Concept Explanation Metrics¶

As described in the Concept Explainers page, concept-based explanations are obtain by applying several steps:

Defining the concept-space, usually through dictionary learning.
Interpreting the direction of the concept space.
Eventually, measuring the importance of each concept in the prediction.

Concept-based metrics evaluate either one of the two first components, or both. To evaluate the importance of a concept, attribution metrics are used.

Each metric takes in different arguments, hence no common API can be defined, apart from the compute method:

from interpreto.concepts.metrics import MetricClass

metric = MetricClass(...)
score = metric.compute(...)

Metric family	Property	Metrics
Dictionary Metrics	Concept-space Stability	Stability
Reconstruction Metrics	Concept-space Faithfulness	MSE FID Custom
Sparsity Metrics	Concept-space Complexity	Sparsity Sparsity Ratio

Evaluating the concept-space¶

The concept space is define by a concept model encoding latent activations into concept activations. Some concept models can also reconstruct the latent activations from the concept activations.

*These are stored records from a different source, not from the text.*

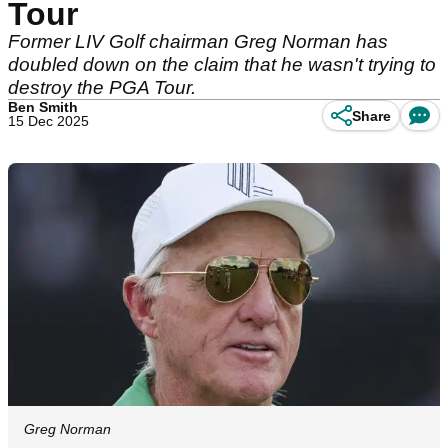
Tour
Former LIV Golf chairman Greg Norman has
doubled down on the claim that he wasn't trying to
destroy the PGA Tour.
Ben Smith
Share
15 Dec 2025
Greg Norman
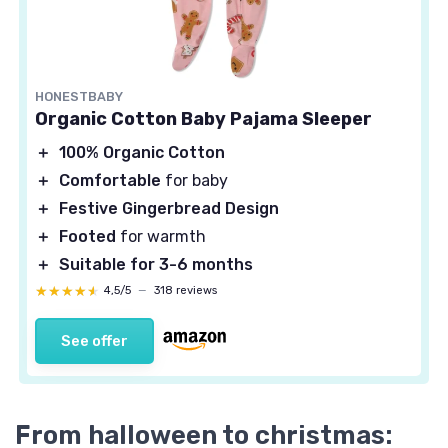
HONESTBABY
Organic Cotton Baby Pajama Sleeper
＋
100% Organic Cotton
＋
Comfortable
for baby
＋
Festive Gingerbread Design
＋
Footed
for warmth
＋
Suitable for 3-6 months
★★★★★
★★★★★
4,5/5
—
318 reviews
See offer
From halloween to christmas:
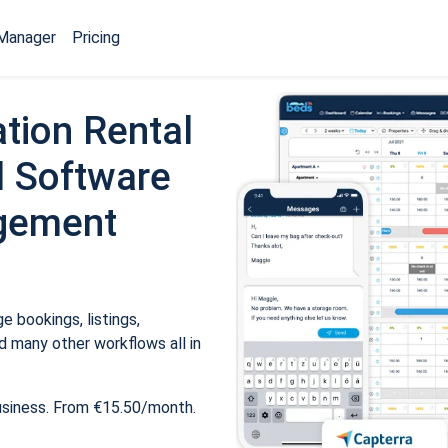
Manager
Pricing
tion Rental
 Software
gement
 bookings, listings,
 many other workflows all in
usiness. From €15.50/month.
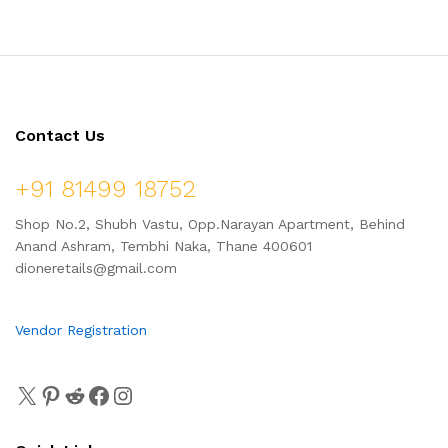
Contact Us
+91 81499 18752
Shop No.2, Shubh Vastu, Opp.Narayan Apartment, Behind
Anand Ashram, Tembhi Naka, Thane 400601
dioneretails@gmail.com
Vendor Registration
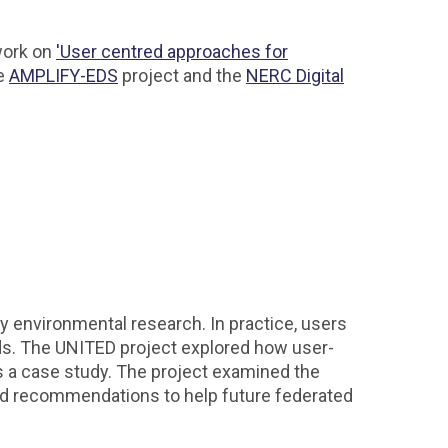
 work on
'User centred approaches for
he
AMPLIFY-EDS
project and the
NERC Digital
y environmental research. In practice, users
eds. The UNITED project explored how user-
s a case study. The project examined the
oped recommendations to help future federated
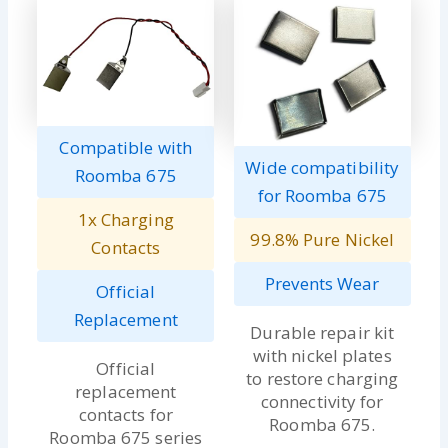
Compatible with
Wide compatibility
Roomba 675
for Roomba 675
1x Charging
99.8% Pure Nickel
Contacts
Prevents Wear
Official
Replacement
Durable repair kit
with nickel plates
Official
to restore charging
replacement
connectivity for
contacts for
Roomba 675.
Roomba 675 series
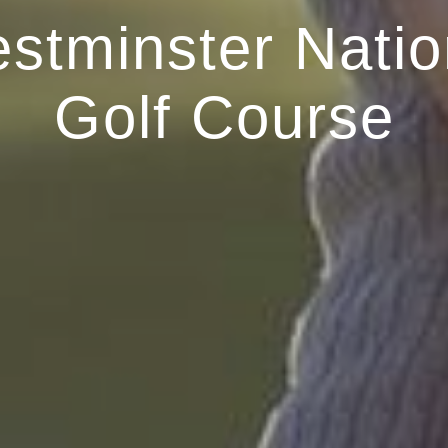
stminster Natio
Golf Course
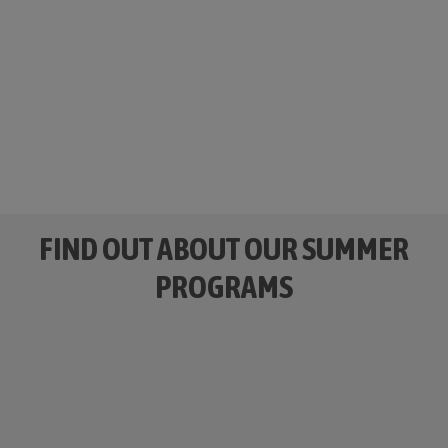
Camp Guaikinima
is a bilingual territory!
We have fun activities in English and Spanish.
#EnglishFriendly #SpanishLanguageSkills
SLEEPAWAY
DAY CAMP
FIND OUT ABOUT OUR SUMMER
PROGRAMS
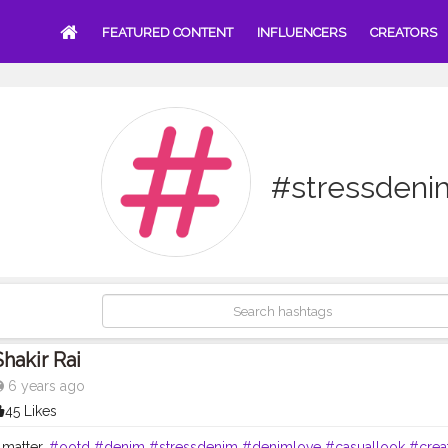
FEATURED CONTENT
INFLUENCERS
CREATORS
#stressdeni
Shakir Rai
6 years ago
45 Likes
 matter.
#ootd
#denim
#stressdenim
#denimlove
#casuallook
#crea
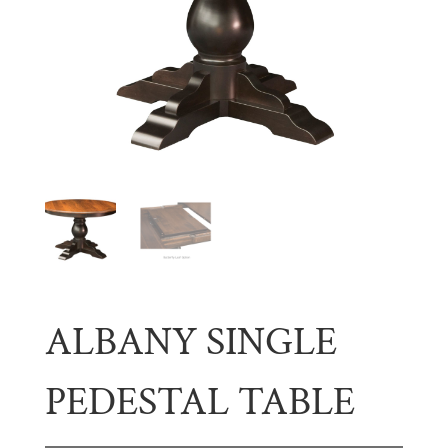
ALBANY SINGLE
PEDESTAL TABLE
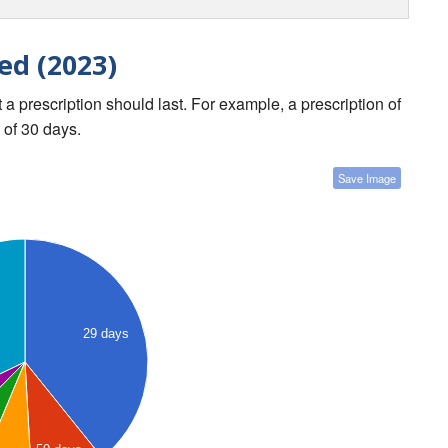
ed (2023)
a prescription should last. For example, a prescription of
 of 30 days.
Save Image
29 days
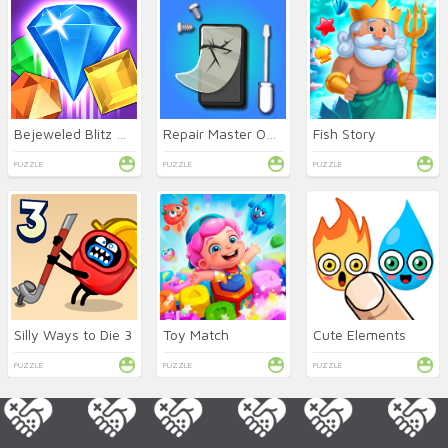
Bejeweled Blitz Online
Repair Master Online
Fish Story
PUZZLE
PUZZLE
PUZZLE
Silly Ways to Die 3
Toy Match
Cute Elements
PUZZLE
PUZZLE
PUZZLE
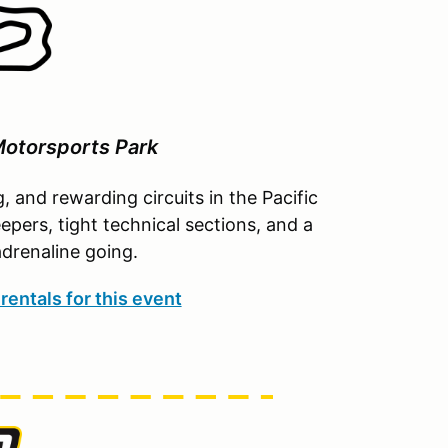
otorsports Park
g, and rewarding circuits in the Pacific
pers, tight technical sections, and a
drenaline going.
rentals for this event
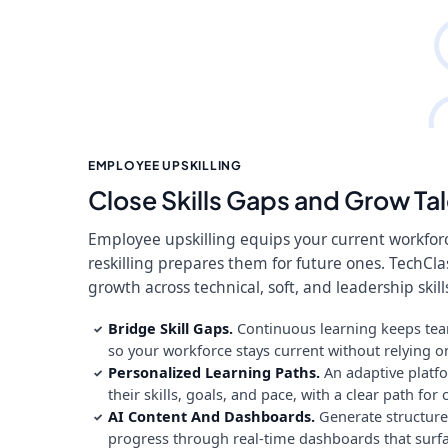
EMPLOYEE UPSKILLING
Close Skills Gaps and Grow Tal
Employee upskilling equips your current workforce
reskilling prepares them for future ones. TechCla
growth across technical, soft, and leadership skill
Bridge Skill Gaps.
Continuous learning keeps team
✓
so your workforce stays current without relying on
Personalized Learning Paths.
An adaptive platfo
✓
their skills, goals, and pace, with a clear path fo
AI Content And Dashboards.
Generate structured
✓
progress through real-time dashboards that surfac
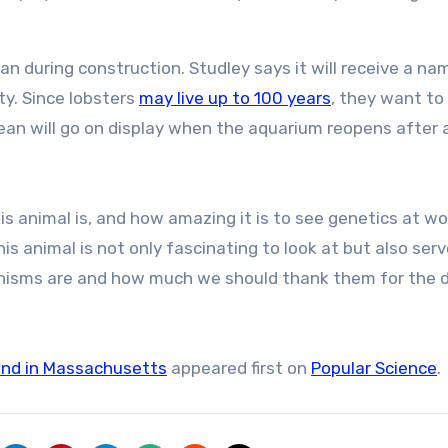
an during construction. Studley says it will receive a n
ty. Since lobsters
may live up to 100 years
, they want t
ean will go on display when the aquarium reopens after 
s animal is, and how amazing it is to see genetics at wor
his animal is not only fascinating to look at but also ser
nisms are and how much we should thank them for the d
found in Massachusetts
appeared first on
Popular Science
.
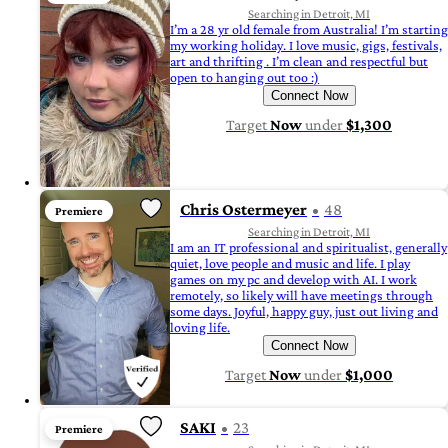
Searching in Detroit, MI
I’m a 28 yr old female from Australia! I’m starting
my working holiday. I love music, gigs, festivals,
art and thrifting . I’m clean and respectful but
open to hanging out too :)
Connect Now
Target
Now
under
$1,300
Chris Ostermeyer
48
Premiere
Searching in Detroit, MI
I am an IT professional and spiritualist, generally
quiet, love people and music and life. I play
games on my pc and develop with AI. I work
remotely, so likely will have meetings through
some days. Joyful, happy guy, just out living and
loving life.
Connect Now
Target
Now
under
$1,000
SAKI
23
Premiere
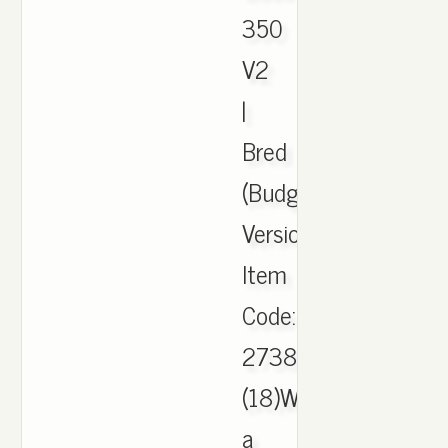
350
V2
|
Bred
(Budget
Version).
Item
Code:
2738237482.
(18)Write
a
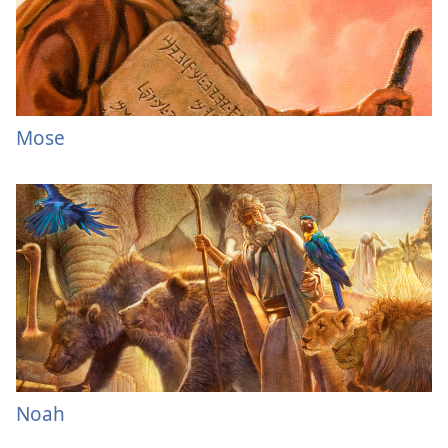
Mose
Noah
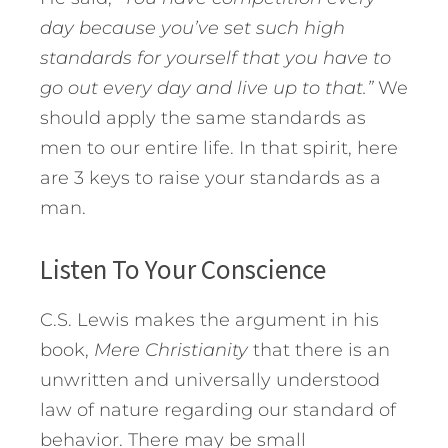
day because you’ve set such high
standards for yourself that you have to
go out every day and live up to that.”
We
should apply the same standards as
men to our entire life. In that spirit, here
are 3 keys to raise your standards as a
man.
Listen To Your Conscience
C.S. Lewis makes the argument in his
book,
Mere Christianity
that there is an
unwritten and universally understood
law of nature regarding our standard of
behavior. There may be small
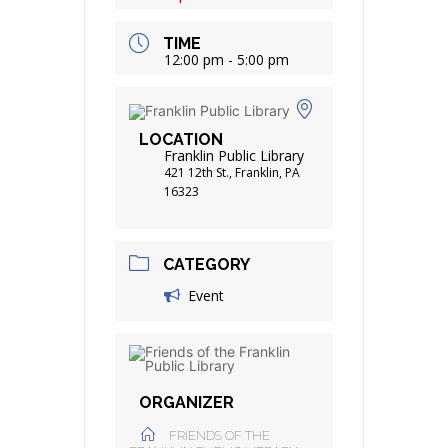
TIME
12:00 pm - 5:00 pm
LOCATION
Franklin Public Library
421 12th St., Franklin, PA
16323
CATEGORY
Event
ORGANIZER
FRIENDS OF THE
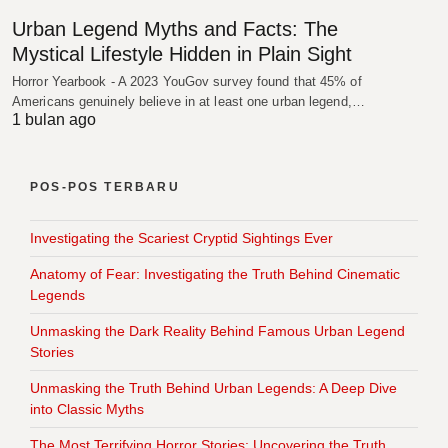
Urban Legend Myths and Facts: The
Mystical Lifestyle Hidden in Plain Sight
Horror Yearbook - A 2023 YouGov survey found that 45% of
Americans genuinely believe in at least one urban legend,…
1 bulan ago
POS-POS TERBARU
Investigating the Scariest Cryptid Sightings Ever
Anatomy of Fear: Investigating the Truth Behind Cinematic
Legends
Unmasking the Dark Reality Behind Famous Urban Legend
Stories
Unmasking the Truth Behind Urban Legends: A Deep Dive
into Classic Myths
The Most Terrifying Horror Stories: Uncovering the Truth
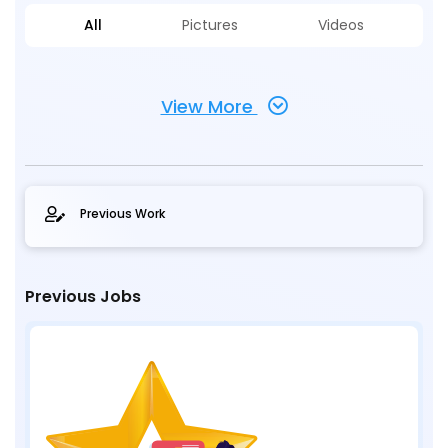
All
Pictures
Videos
View More
Previous Work
Previous Jobs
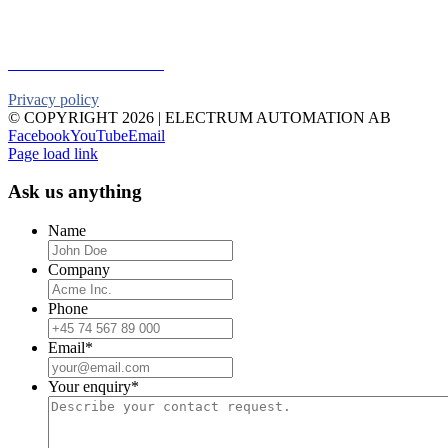
Telephone:
+46 90 18 45 50
E-mail:
info@electrumab.se
Follow us on Facebook
Privacy policy
© COPYRIGHT
2026 | ELECTRUM AUTOMATION AB
Facebook
YouTube
Email
Page load link
Ask us anything
Name
Company
Phone
Email
*
Your enquiry
*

Several properties of the concept-space are desirable:

The concept-space should be faithful to the latent space data distribution.
The concept-space should have a low complexity to push toward interpretability.
The concept-space is stable across different training regimes.

Concept-space faithfulness¶

Concept-space faithfulness is often measured via the reconstruction error of the latent activations when projected back and forth in the concept space. Either in the latent space or in the logits space. The distance used to compare activations has a big impact on what is measured.

In interpreto you can use the ReconstructionError to define a custom metric by specifying a reconstruction_space and a distance_function. Or you can use the MSE or FID metrics.

Concept-space complexity¶

The concept-space complexity is often measured via the sparsity of its activations.

In interpreto you can use: Sparsity and SparsityRatio.

Concept-space stability¶

The concept-space should stay the same across different training regimes. i.e. with different seeds, different data splits...

In interpreto you can use: Stability to compare concept-model dictionaries.